Environmentalists say they plan to sue to force the U.S. Fish and Wildlife Service to list the Northern goshawk as an endangered species, an action that could restrict logging throughout the West.

The Fish and Wildlife Service decided Tuesday against such a listing.

"Based on the best available data provided to our scientists, we found no conclusive evidence of a declining population trend for the goshawk in the forested West," said FWS Director Jamie Rappaport Clark, a biologist who took over the agency last year.

She said new Forest Service guidelines prevent logging that eliminates goshawk habitat. She also said her agency's review found nearly 3,200 goshawk territories in 11 Western states.

But environmentalists who have fought a seven-year battle to have the goshawk declared endangered, say scores of studies show goshawk populations plunging as timber companies cut more large older trees.

"Goshawks depend on old-growth forests. If you cut them down, the species will become extinct," said Kieran Suckling of the Southwest Center for Biological Diversity, one of 10 environmental groups that petitioned the agency for the endangered listing in 1991.

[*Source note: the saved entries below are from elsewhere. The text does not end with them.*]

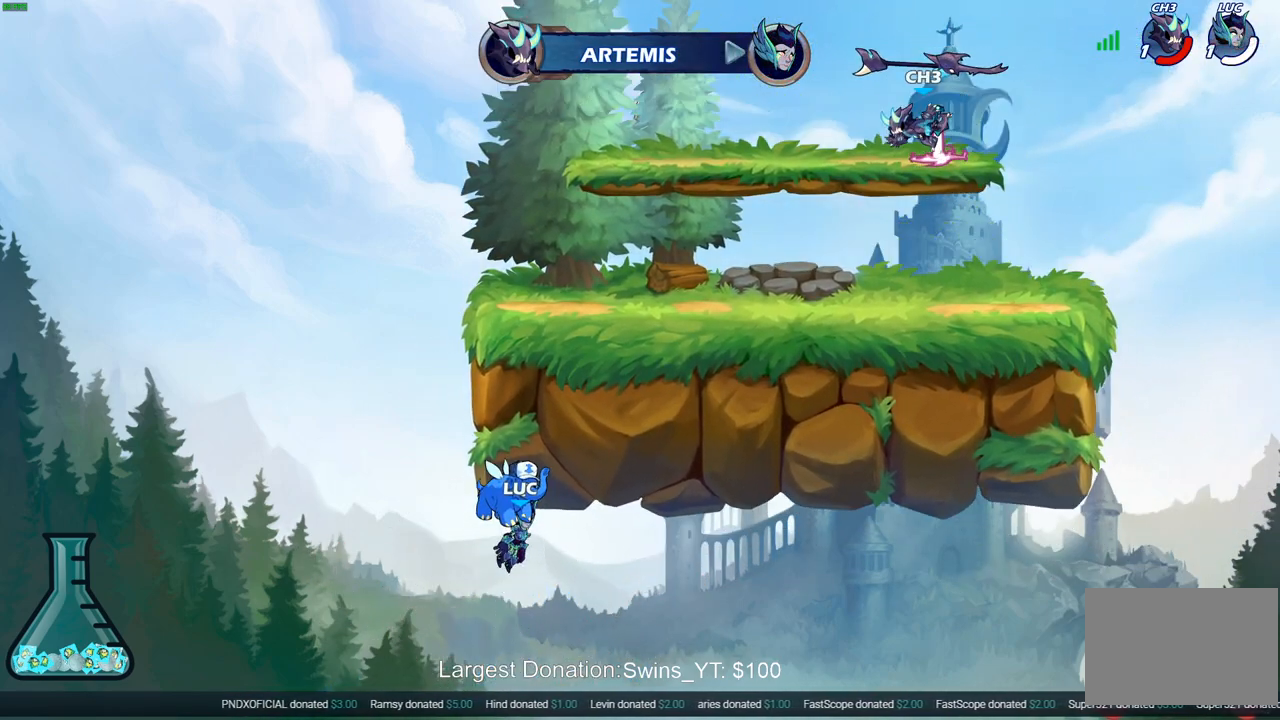
{"buttons": [], "left_stick": "center", "right_stick": "center", "events": []}
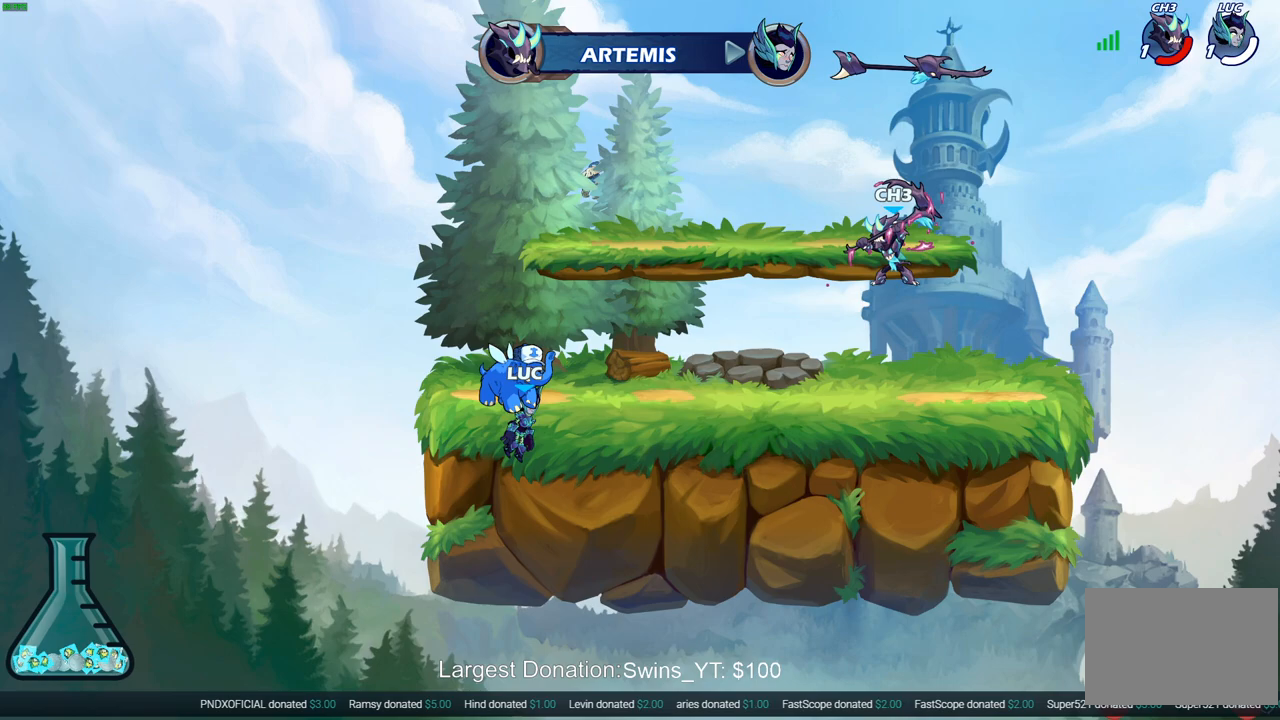
{"buttons": ["SELECT"], "left_stick": "center", "right_stick": "center", "events": [[367, "SELECT", "down"]]}
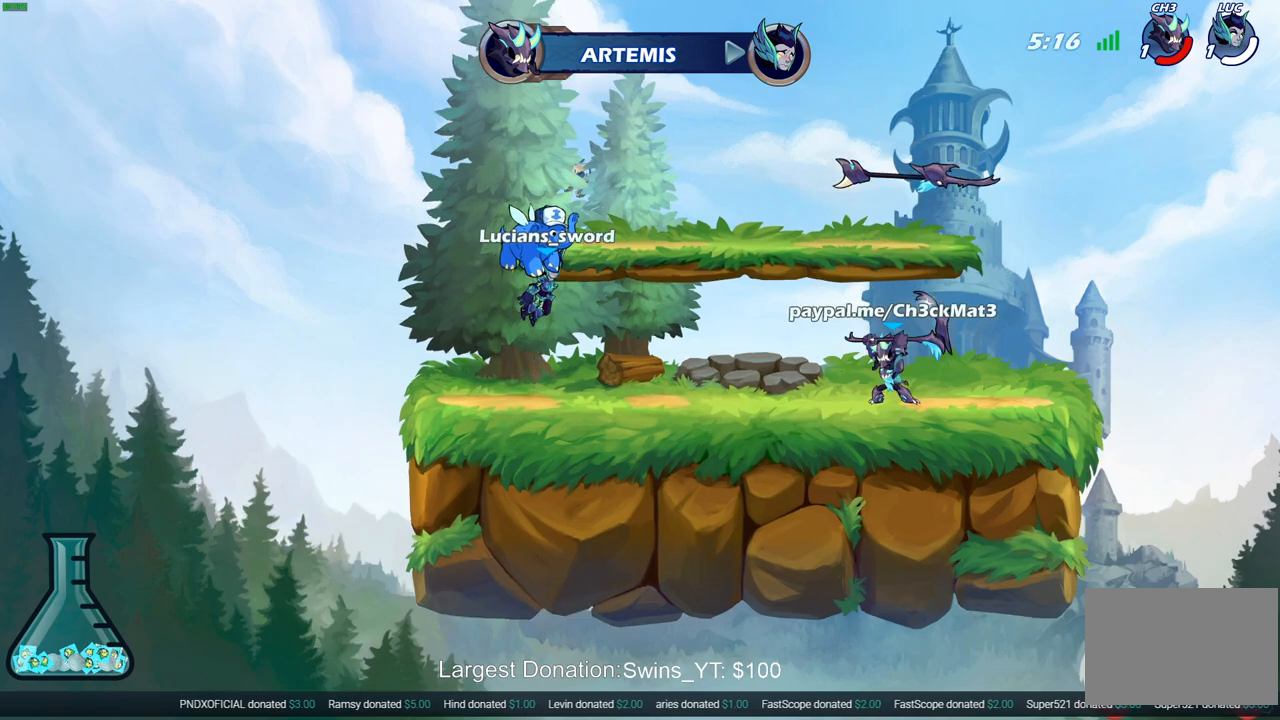
{"buttons": ["SELECT"], "left_stick": "center", "right_stick": "center", "events": []}
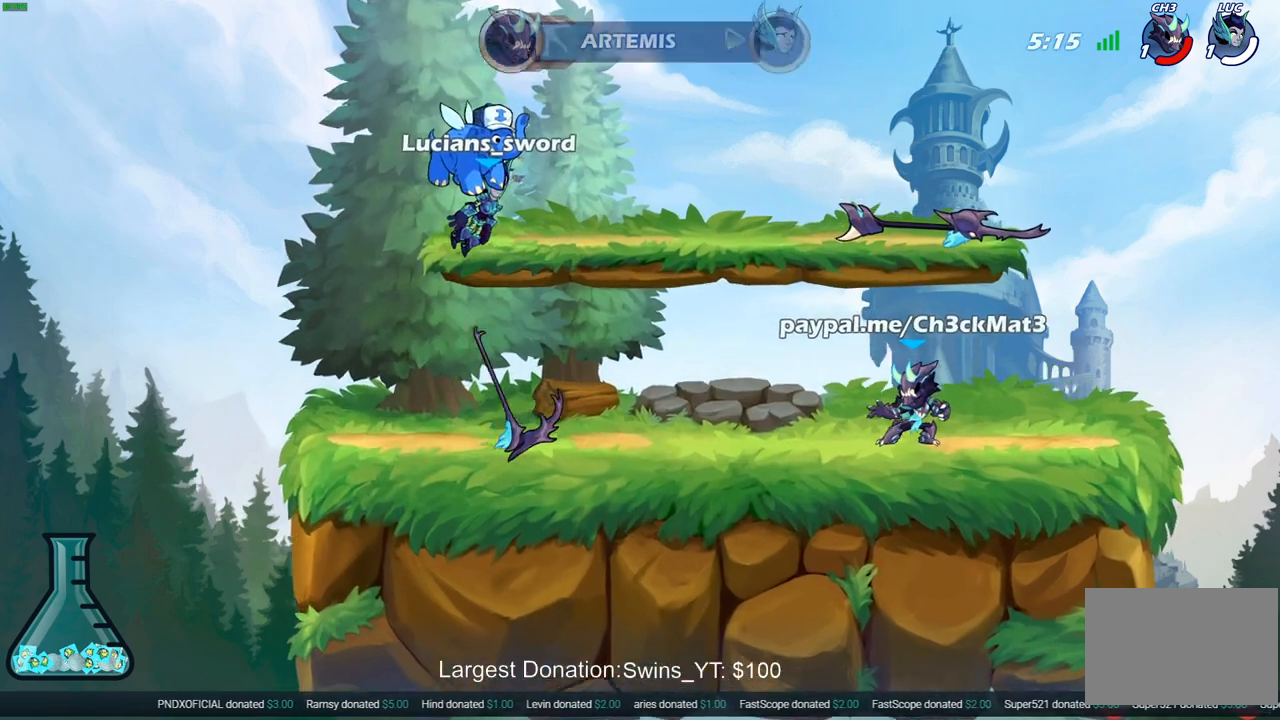
{"buttons": [], "left_stick": "center", "right_stick": "center", "events": [[500, "SELECT", "up"]]}
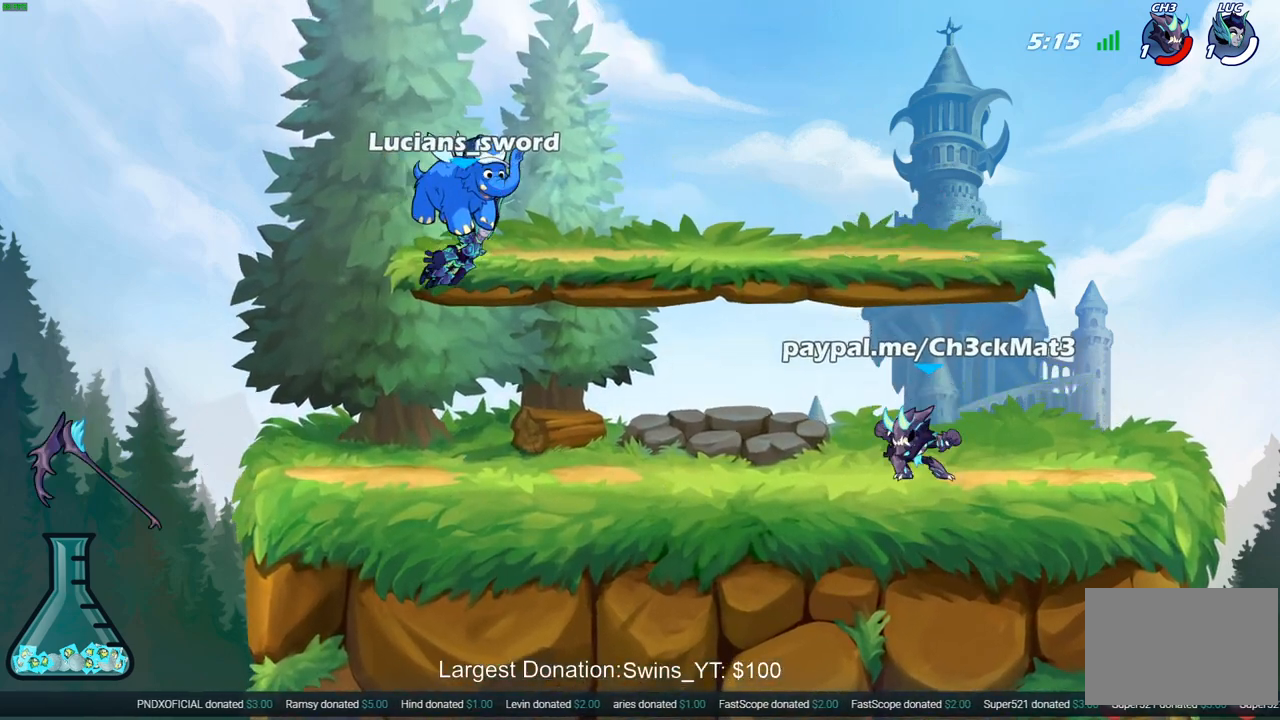
{"buttons": [], "left_stick": "center", "right_stick": "center", "events": []}
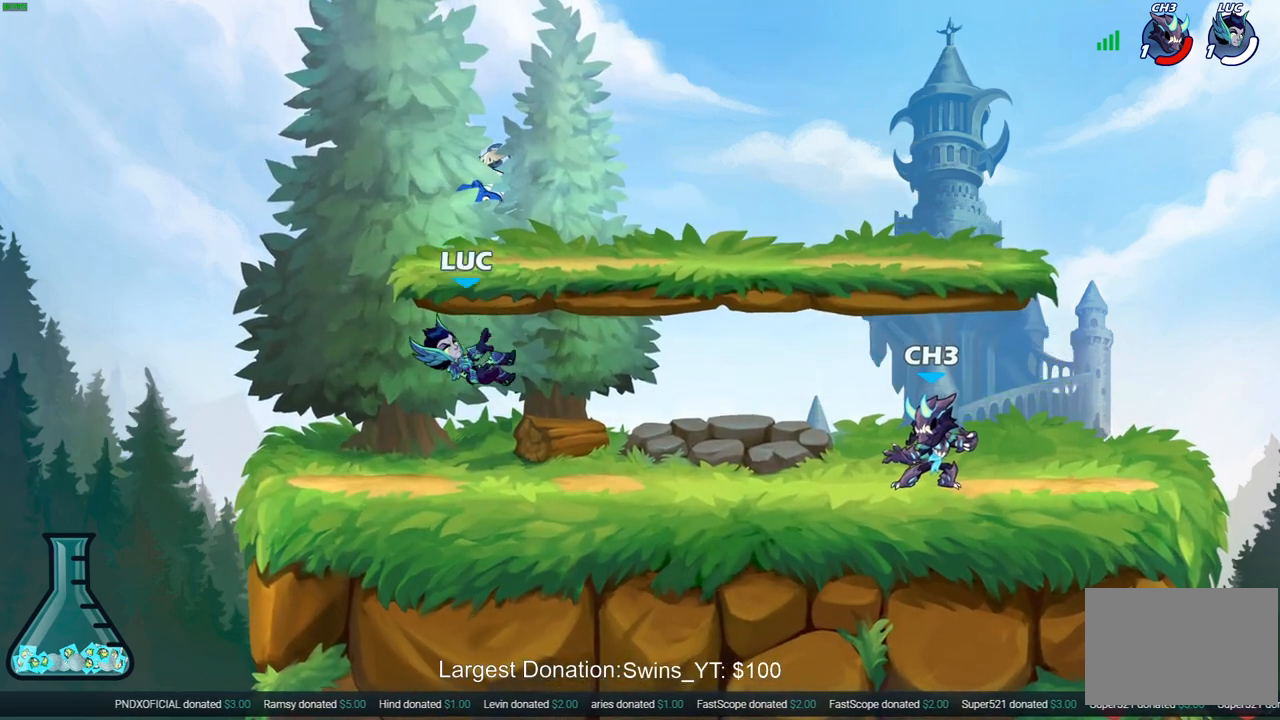
{"buttons": [], "left_stick": "center", "right_stick": "center", "events": [[50, "left_stick", "right"], [167, "R2", "down"], [317, "R2", "up"], [317, "left_stick", "center"]]}
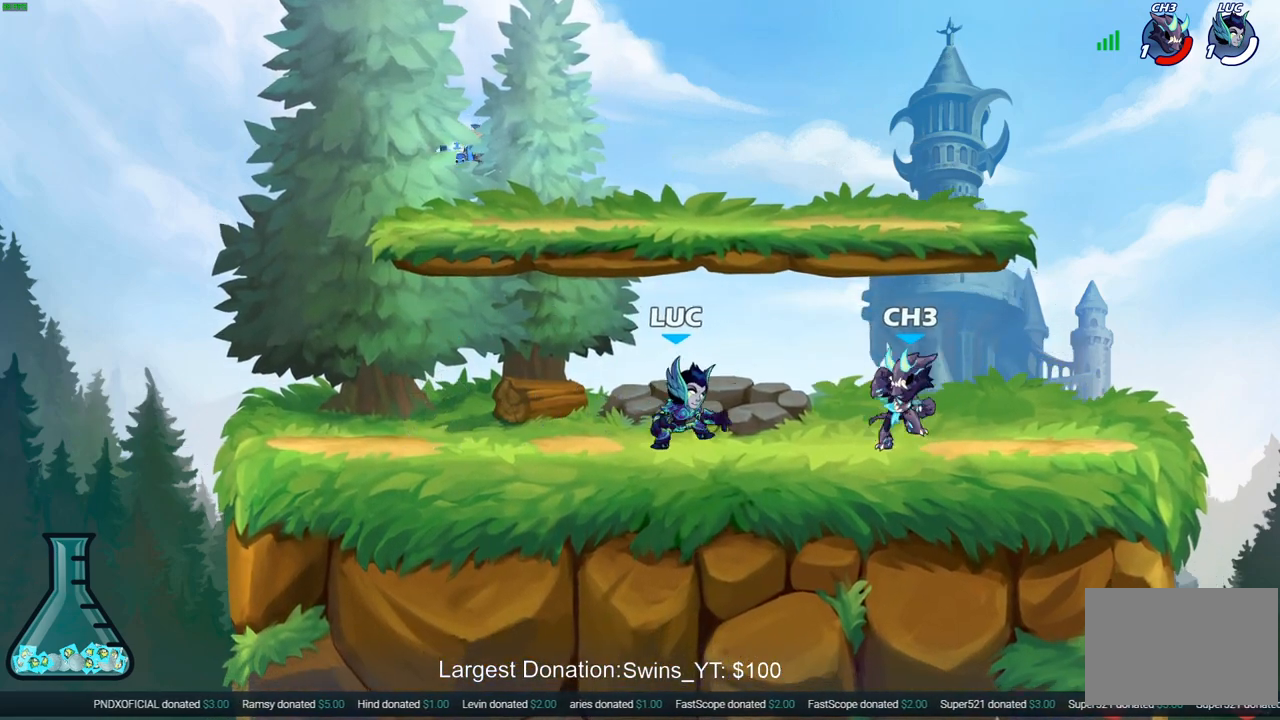
{"buttons": [], "left_stick": "center", "right_stick": "center", "events": [[33, "left_stick", "right"], [83, "R2", "down"], [133, "SQUARE", "down"], [200, "R2", "up"], [200, "left_stick", "center"], [233, "SQUARE", "up"]]}
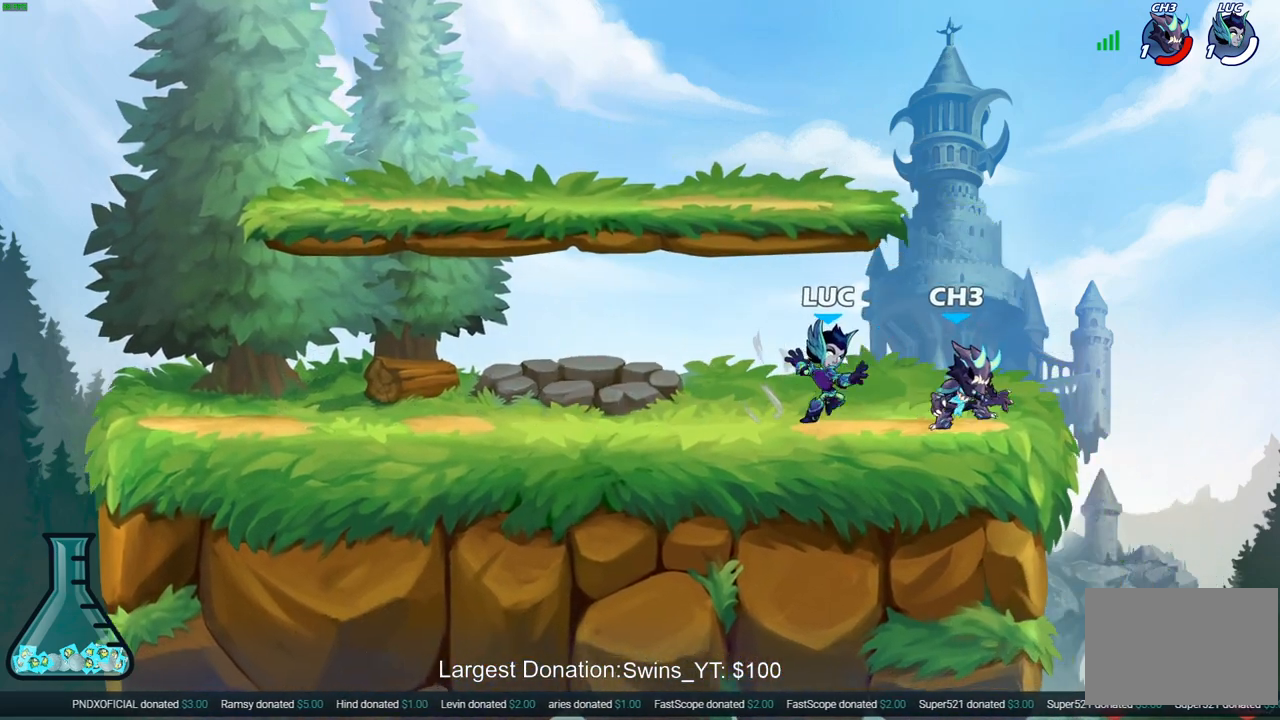
{"buttons": [], "left_stick": "down-left", "right_stick": "center", "events": [[100, "CROSS", "down"], [117, "left_stick", "up-left"], [167, "R2", "down"], [300, "CROSS", "up"], [383, "R2", "up"], [500, "left_stick", "down-left"]]}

Suckling said his Tucson-based group sent the agency a notice Tuesday saying the group planned to sue the agency within 60 days.

The decision against listing the bird as endangered leaves intact current federal protections for the goshawk, which range from none in some national forests to restrictions on timber-cutting and other activities in nesting areas in the Southwest.

Northern goshawks are birds of prey about the size of ravens, building their nests in Ponderosa pines and other large, older trees. They hunt small birds and rodents, and their short wings and long tails make them more quick and maneuverable than most hawks and eagles.

Because it is such a good hunter and less picky about its prey, the goshawk can live in a wider range of habitat than the northern spotted owl, experts say. Putting the spotted owl and other species on the endangered list earlier this decade cut logging by up to 80 percent in northwestern national forests.